El jueves Santos murió en su pueblo, de donde nunca salió, a los 102 años de edad. 102 años de una vida de trabajo y de fidelidad a Valverdín, su pequeña aldea (apenas una docena de casas y la mitad de habitantes en invierno) y a una manera antigua de vivir y de ser que desaparecerá con él: la vida humilde de la gente buena. Había llegado hasta hace unos meses con relativa salud, aunque caminaba ya con dificultad por la edad. Pero un ictus este mes de junio supuso para él el principio del fin. La última vez que lo vi, el verano anterior, me volvió a hablar de mi tío («una gran persona», me repitió) y a darme las gracias en su nombre por haberle salvado la vida y a invitarme a su casa siempre que quisiera. Yo le pregunté si seguía jugando a las cartas y me respondió que no («¡Si ya no hay con quién!», me dijo), pero que aún daba paseos por la carretera y fumaba algún cigarro, que siempre le gustó mucho, cuando la sobrina que le atendía se descuidaba; una sobrina, por cierto, que falleció un mes antes que él. Cuando me despedí, Santos me confesó un deseo: pescar una trucha antes de morir. Para alguien como él, que fue un gran pescador («Nunca volví con la cesta vacía»), volver al río era una ilusión, quizá la última, después de una larga vida en la que conoció de todo, incluida la cárcel de San Marcos al finalizar la guerra pese a ser de derechas por haber estado en la zona roja.

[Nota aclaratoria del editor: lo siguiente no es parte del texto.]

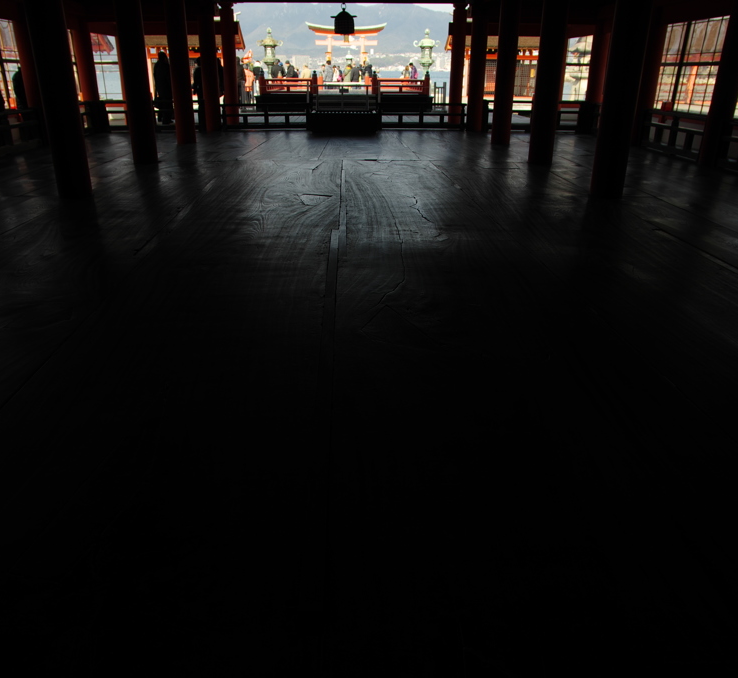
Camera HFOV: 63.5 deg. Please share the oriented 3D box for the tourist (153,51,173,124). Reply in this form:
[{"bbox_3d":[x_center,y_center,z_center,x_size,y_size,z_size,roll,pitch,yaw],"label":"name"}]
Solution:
[{"bbox_3d":[-5.451,-6.671,15.868,0.380,1.750,0.530,-11,27,-25],"label":"tourist"}]

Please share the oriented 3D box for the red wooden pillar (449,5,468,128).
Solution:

No sé si Santos pescó la trucha, pero sí que se ha ido habiendo vivido una vida plena en contacto con la naturaleza y en paz después de sobrevivir a una guerra y a una posguerra terribles y que se habrá reencontrado en algún lugar con mi tío Ángel, el hombre gracias al cual pudo vivir 102 años, razón por la cual le estuvo agradecido siempre. Aunque mi tío no lo necesitaría. Porque, como dice el proverbio del Talmud hebreo con el que finaliza la película sobre Oskar Schlinder, el empresario alemán que salvó a cientos de judíos de morir en los campos de exterminio nazis, el que salva una vida salva al mundo entero.